M. INGALL-MONTANIER renvoie les deux magistrats dos à dos. Il n’approuve pas les initiatives personnelles de Mme Prévost-Desprez, mais il recadre le travail de M. Courroye en lui demandant d’ouvrir des informations judiciaires dans le cadre des quatre enquêtes préliminaires qu’il conduit, dont deux concernent Éric Woerth, le ministre du Travail. C’est assez dire que le procureur général de Versailles n’entend pas céder aux pressions politiques ; de ce point de vue, il semble soutenir plutôt Mme Prévost-Desprez, mais il paraît aussi se méfier de l’engagement personnel de la juge.
L’ensemble de l’affaire, qui a commencé par une plainte de Françoise Meyers-Bettencourt pour un abus de faiblesse dont sa mère serait victime, a ensuite révélé les dons énormes faits par Liliane Bettencourt à l’artiste François-Marie Banier, et levé un coin du voile sur les rapports apparemment étroits entre la famille Bettencourt et le pouvoir politique en place, a finalement contaminé la justice quand les deux magistrats, M. Courroye et Mme Prévost-Desprez, se sont publiquement querellés au sujet de leurs prérogatives respectives. Il s’agissait peut-être d’une bataille d’egos, et plus sûrement des relations avec le monde politique. On imagine que M. Courroye souhaitait mettre M. Woerth, et, derrière lui, Nicolas Sarkozy, à l’abri des retombées délétères de l’affaire. Et que Mme Prévost-Desprez, au contraire, voulait impliquer le pouvoir et la droite, en démontrant sans doute que des dons illégaux ont été accordés par Liliane Bettencourt à la campagne électorale de M. Sarkozy en 2007. Le résultat est qu’il y a deux enquêtes pour une seule affaire.

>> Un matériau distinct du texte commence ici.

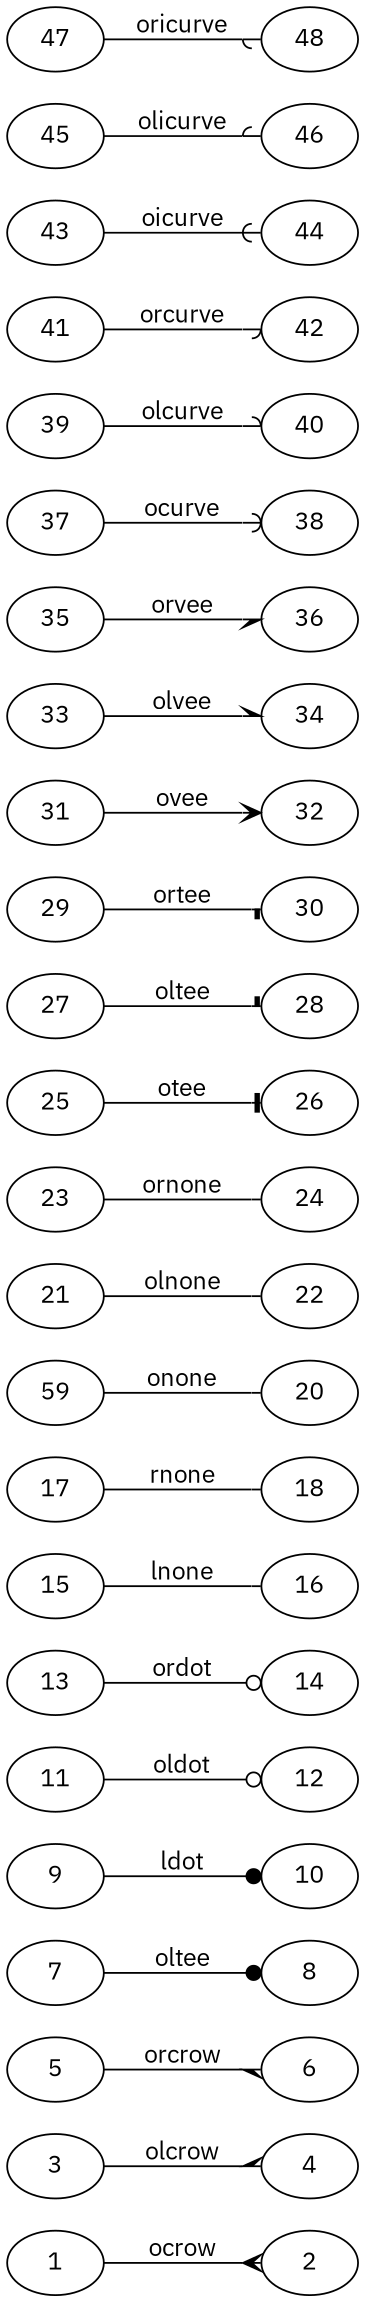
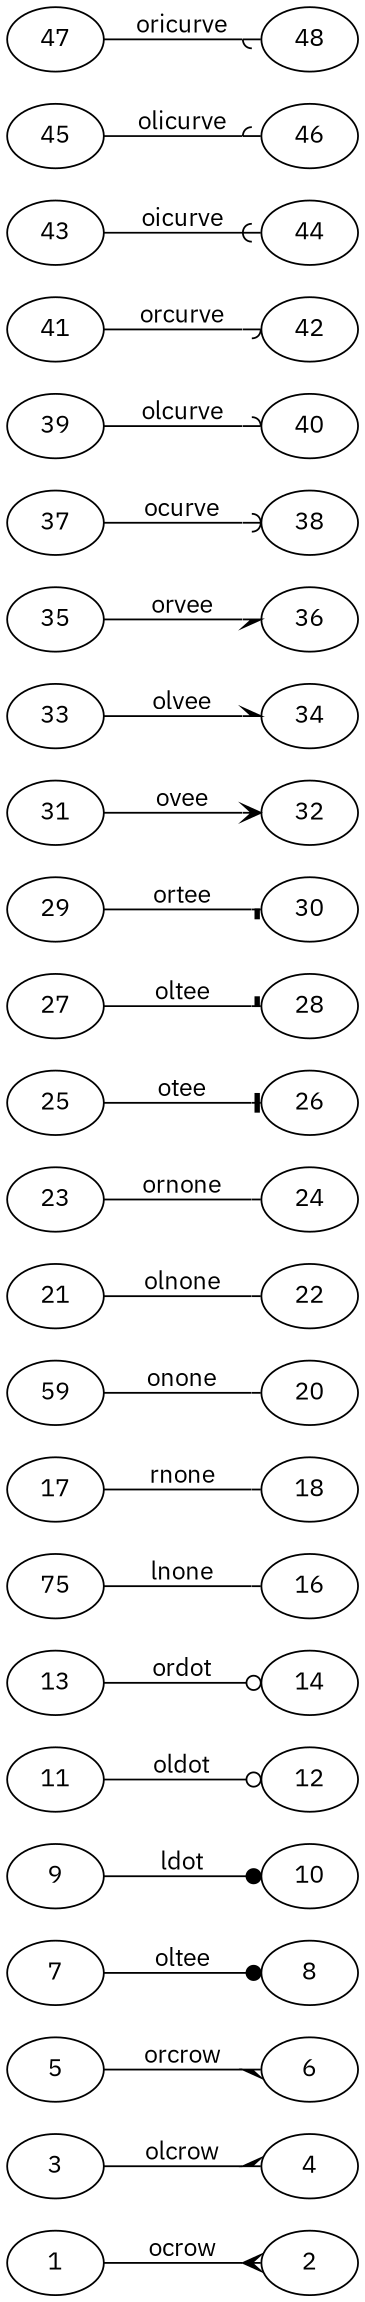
  digraph {
    fontname="IBM Plex Sans"
    rankdir=LR
    node [fontname="IBM Plex Sans"]
    edge [fontname="IBM Plex Sans"]
    1
    2
    3
    4
    5
    6
    7
    8
    9
    10
    11
    12
    13
    14
-   15
+   15 [label=75]
    16
    17
    18
    n19 [label=59]
    20
    21
    22
    23
    24
    25
    26
    27
    28
    29
    30
    31
    32
    33
    34
    35
    36
    37
    38
    39
    40
    41
    42
    43
    44
    45
    46
    47
    48
    1 -> 2 [arrowhead=ocrow label=ocrow]
    3 -> 4 [arrowhead=olcrow label=olcrow]
    5 -> 6 [arrowhead=orcrow label=orcrow]
    7 -> 8 [arrowhead=rdot label=oltee]
    9 -> 10 [arrowhead=ldot label=ldot]
    11 -> 12 [arrowhead=oldot label=oldot]
    13 -> 14 [arrowhead=ordot label=ordot]
    15 -> 16 [arrowhead=lnone label=lnone]
    17 -> 18 [arrowhead=rnone label=rnone]
    n19 -> 20 [arrowhead=onone label=onone]
    21 -> 22 [arrowhead=olnone label=olnone]
    23 -> 24 [arrowhead=ornone label=ornone]
    25 -> 26 [arrowhead=otee label=otee]
    27 -> 28 [arrowhead=oltee label=oltee]
    29 -> 30 [arrowhead=ortee label=ortee]
    31 -> 32 [arrowhead=ovee label=ovee]
    33 -> 34 [arrowhead=olvee label=olvee]
    35 -> 36 [arrowhead=orvee label=orvee]
    37 -> 38 [arrowhead=ocurve label=ocurve]
    39 -> 40 [arrowhead=olcurve label=olcurve]
    41 -> 42 [arrowhead=orcurve label=orcurve]
    43 -> 44 [arrowhead=oicurve label=oicurve]
    45 -> 46 [arrowhead=olicurve label=olicurve]
    47 -> 48 [arrowhead=oricurve label=oricurve]
  }
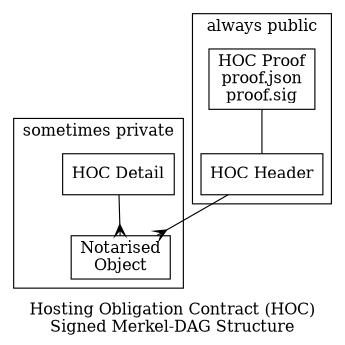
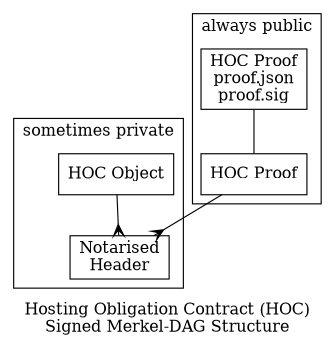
  digraph {
    label="Hosting Obligation Contract (HOC)\nSigned Merkel-DAG Structure"
    node [shape=rectangle]
    edge [arrowhead=crow]
-   n1 [label="HOC Detail"]
-   n2 [label="Notarised\nObject"]
+   n1 [label="HOC Object"]
+   n2 [label="Notarised\nHeader"]
    n3 [label="HOC Proof\nproof.json\nproof.sig"]
-   n4 [label="HOC Header"]
+   n4 [label="HOC Proof"]
    subgraph cluster_1 {
      label="sometimes private"
      n1
      n2
    }
    subgraph cluster_2 {
      label="always public"
      n3
      n4
    }
    n1 -> n2
    n3 -> n4 [arrowhead=none]
    n4 -> n2
  }
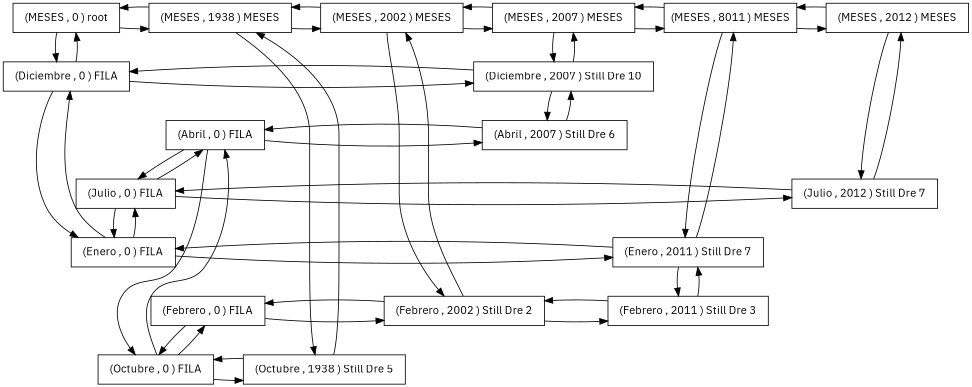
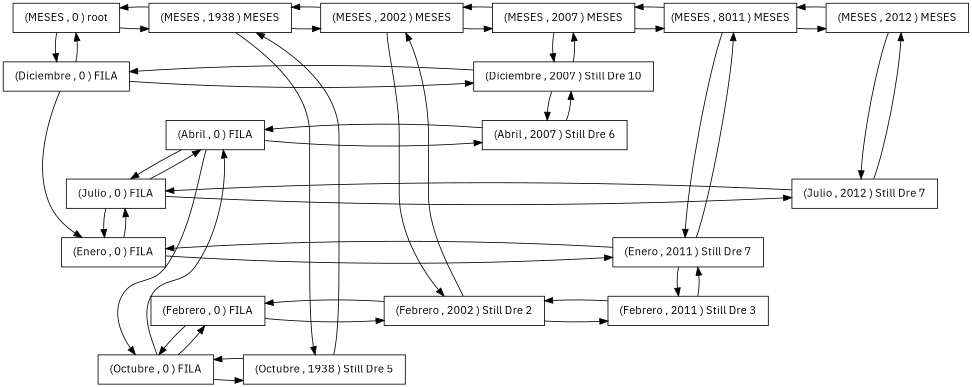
  digraph {
    fontname="IBM Plex Sans"
    nodesep=0.5
    rankdir=TB
    node [fontname="IBM Plex Sans" shape=rectangle]
    edge [fontname="IBM Plex Sans"]
    n1 [height=0.5 label="  (MESES , 0 ) root  " width=0.5]
    n2 [height=0.5 label="  (MESES , 1938 ) MESES  " width=0.5]
    n3 [height=0.5 label="  (MESES , 2002 ) MESES  " width=0.5]
    n4 [height=0.5 label="  (MESES , 2007 ) MESES  " width=0.5]
    n5 [height=0.5 label="(MESES , 8011 ) MESES" width=0.5]
    n6 [height=0.5 label="  (MESES , 2012 ) MESES  " width=0.5]
    n7 [height=0.5 label="  (Diciembre , 0 ) FILA  " width=0.5]
    n8 [height=0.5 label="  (Diciembre , 2007 ) Still Dre 10  " width=0.5]
    n9 [height=0.5 label="  (Enero , 0 ) FILA  " width=0.5]
    n10 [height=0.5 label="  (Enero , 2011 ) Still Dre 7  " width=0.5]
    n11 [height=0.5 label="  (Julio , 0 ) FILA  " width=0.5]
    n12 [height=0.5 label="  (Julio , 2012 ) Still Dre 7  " width=0.5]
    n13 [height=0.5 label="  (Abril , 0 ) FILA  " width=0.5]
    n14 [height=0.5 label="  (Abril , 2007 ) Still Dre 6  " width=0.5]
    n15 [height=0.5 label="  (Octubre , 0 ) FILA  " width=0.5]
    n16 [height=0.5 label="  (Octubre , 1938 ) Still Dre 5  " width=0.5]
    n17 [height=0.5 label="  (Febrero , 0 ) FILA  " width=0.5]
    n18 [height=0.5 label="  (Febrero , 2002 ) Still Dre 2  " width=0.5]
    n19 [height=0.5 label="  (Febrero , 2011 ) Still Dre 3  " width=0.5]
    subgraph sub_1 {
      rank=same
      n1
      n2
      n3
      n4
      n5
      n6
    }
    subgraph sub_2 {
      rank=same
      n7
      n8
    }
    subgraph sub_3 {
      rank=same
      n9
      n10
    }
    subgraph sub_4 {
      rank=same
      n11
      n12
    }
    subgraph sub_5 {
      rank=same
      n13
      n14
    }
    subgraph sub_6 {
      rank=same
      n15
      n16
    }
    subgraph sub_7 {
      rank=same
      n17
      n18
      n19
    }
    n1 -> n2
    n1 -> n7
    n2 -> n1
    n2 -> n3
    n2 -> n16
    n3 -> n2
    n3 -> n4
    n3 -> n18
    n4 -> n3
    n4 -> n5
    n4 -> n8
    n5 -> n4
    n5 -> n6
    n5 -> n10
    n6 -> n5
    n6 -> n12
    n7 -> n1
    n7 -> n8
    n7 -> n9
    n8 -> n4
    n8 -> n7
    n8 -> n14
-   n9 -> n7
    n9 -> n10
    n9 -> n11
    n10 -> n5
    n10 -> n9
    n10 -> n19
    n11 -> n9
    n11 -> n12
    n11 -> n13
    n12 -> n6
    n12 -> n11
    n13 -> n11
    n13 -> n14
    n13 -> n15
    n14 -> n8
    n14 -> n13
    n15 -> n13
    n15 -> n16
    n15 -> n17
    n16 -> n2
    n16 -> n15
    n17 -> n15
    n17 -> n18 [constraint=false]
    n18 -> n3
    n18 -> n17 [constraint=false]
    n18 -> n19 [constraint=false]
    n19 -> n10
    n19 -> n18 [constraint=false]
  }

Pour le moment, Philippe Courroye doit obtempérer, mais il reste libre, dans le cadre des informations judiciaires, d’orienter ses investigations comme bon lui semble. Ce qui fait dire au sénateur socialiste Robert Badinter, ancien garde des Sceaux, que le climat qui règne au tribunal de Nanterre, « n’est pas compatible avec une justice sereine ». Termes bien élégants. En réalité, la bataille des deux magistrats a entraîné la confusion générale au parquet de Nanterre, car elle a déclenché des prises de position politiques qui jettent un doute sérieux sur les intentions des deux magistrats. Elle-même ancienne juge d’instruction, l’écologiste Éva Joly accable M. Courroye. À droite en revanche, on dénonce les arrière-pensées politiques de Mme Prévost-Desprez, soupçonnée d’avoir largement alimenté les chroniques judiciaires et politiques par la violation fréquente du secret de l’instruction. Comment croire que des décisions peuvent être prises dans un climat aussi passionné ?
IL EST TEMPS DE RÉAFFIRMER LA SÉPARATION DES POUVOIRS
Certes, ce n’est pas la première fois que la justice est prise en défaut. On se souviendra encore longtemps du fiasco judiciaire dans l’affaire d’Outreau. On n’est pas prêt à croire que l’Élysée, si présent dans tous les domaines, comme dans l’audiovisuel, est prêt à laisser la justice agir de manière totalement indépendante. D’autant qu’une réforme est en cours de préparation qui envisage de supprimer le juge d’instruction et risque de créer une justice aux ordres si nos plus grandes institutions, comme le Conseil constitutionnel, n’y mettent pas bon ordre. Il est temps que Nicolas Sarkozy laisse passer la justice sans intervenir. Et il est temps que les magistrats eux-mêmes se ressaisissent. Comme l’a déclaré au « Monde » le président du tribunal de Nanterre, Jean-Michel Hayat, « ce sont tous les acteurs du monde judiciaire qui doivent procéder à l’examen critique des derniers mois ». On ne va pas se lancer ici dans une diatribe sur nos libertés en danger. Elles ne le sont pas et jamais, peut-être, la liberté d’expression n’a été aussi grande. Il suffit d’entendre chaque jour des journalistes s’en prendre au pouvoir. Il demeure, que pour plus de sécurité, il devient indispensable et urgent que la séparation des pouvoirs soit confirmée dans les principes et dans les faits. De rappeler qu’un gouvernement n’a aucune autorité sur la presse ni sur la justice. Ce qui n’empêche pas les journalistes de refuser de juger avant d’avoir la preuve et les magistrats de rester insensibles aux idéologies ou aux passions partisanes ou sectaires.